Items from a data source
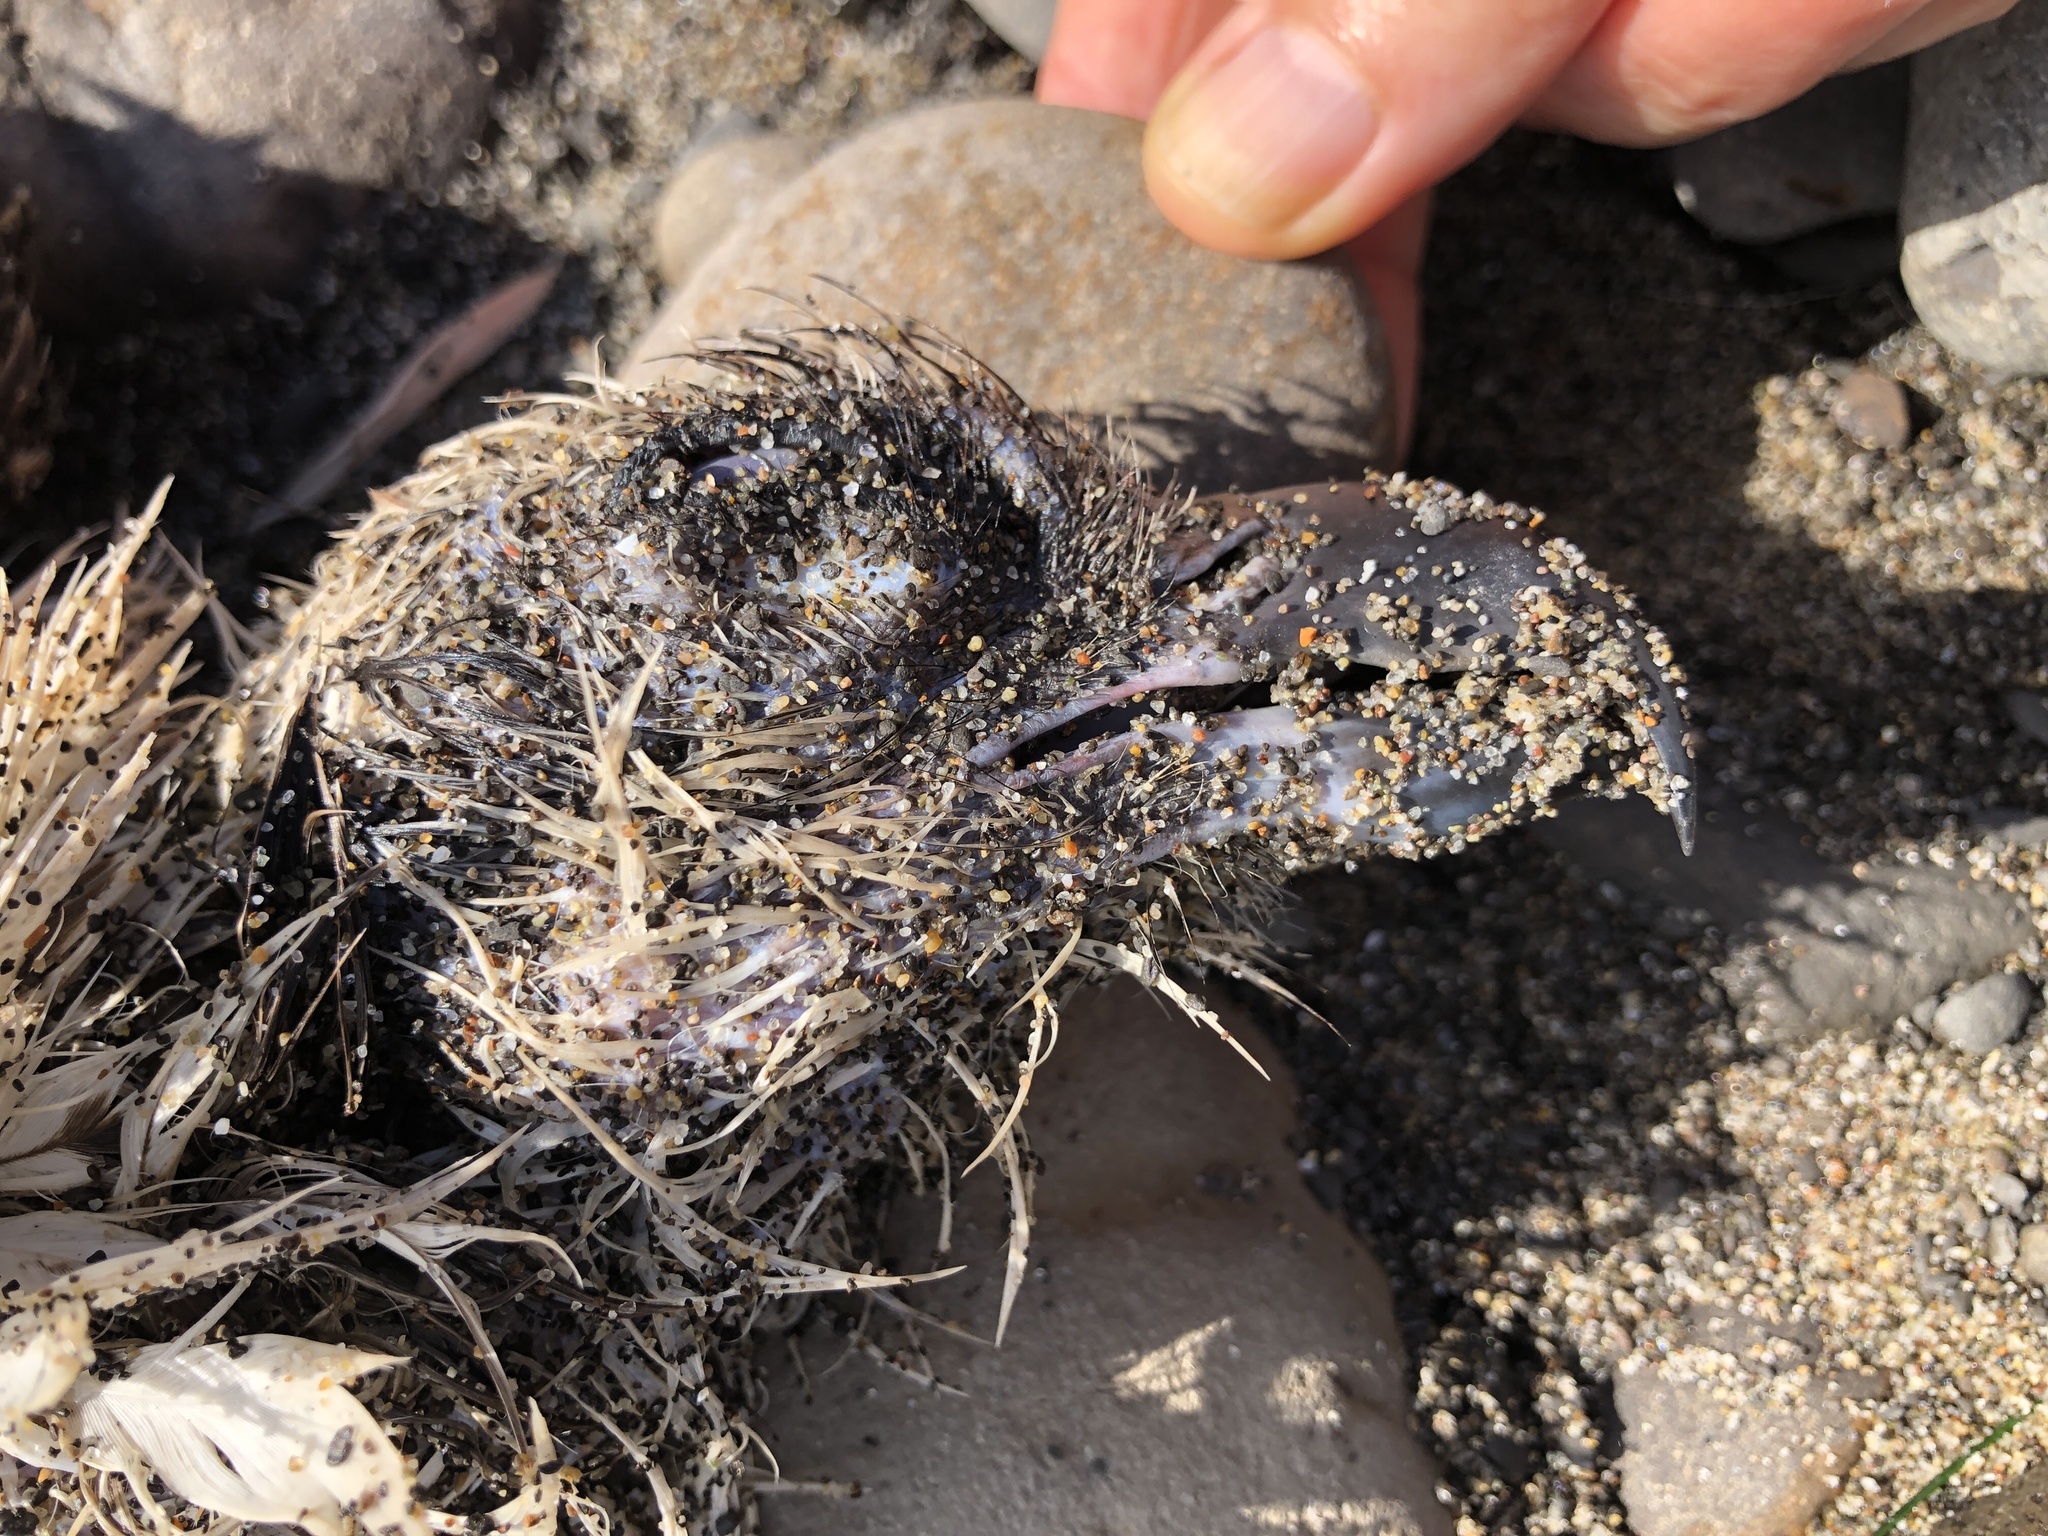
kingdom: Animalia
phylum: Chordata
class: Aves
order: Accipitriformes
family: Pandionidae
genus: Pandion
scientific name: Pandion haliaetus
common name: Osprey
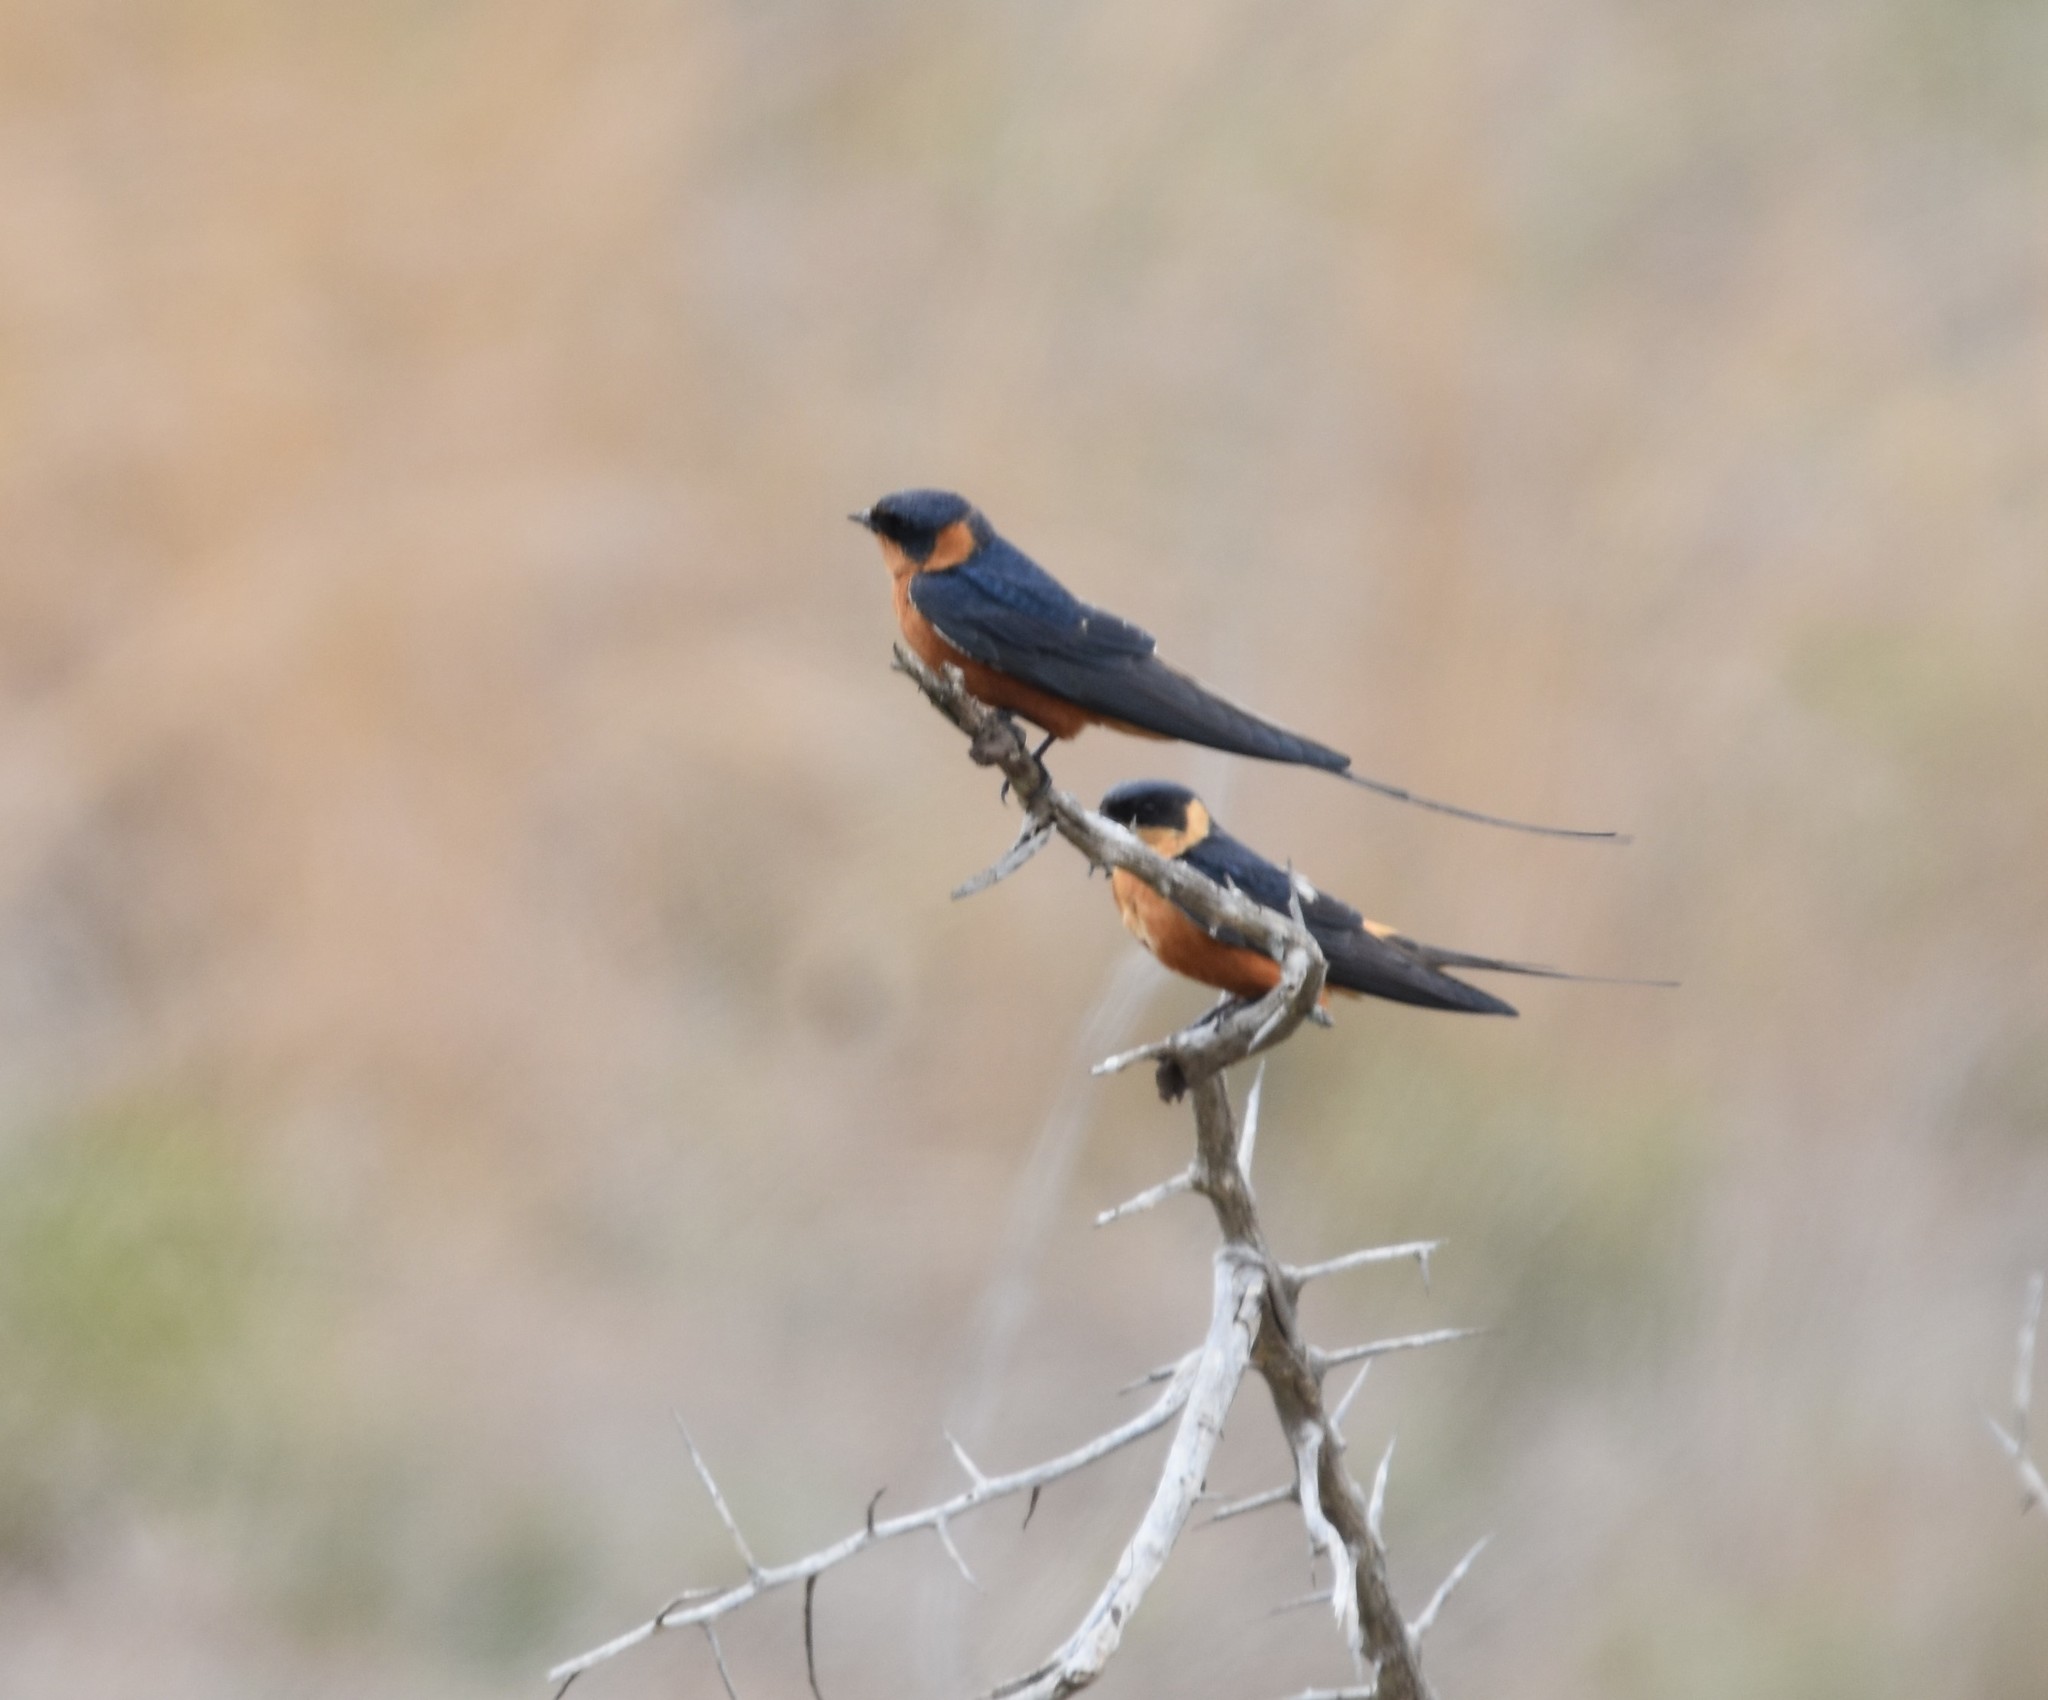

Objective: Update the lines of the entries, starting at the line that contains "order: Accipitriformes" and ending at the last entry, so that "common name" becomes "vernacular name" and nothing else changes. Leave the pictures out of your answer.

Task output:
order: Accipitriformes
family: Pandionidae
genus: Pandion
scientific name: Pandion haliaetus
vernacular name: Osprey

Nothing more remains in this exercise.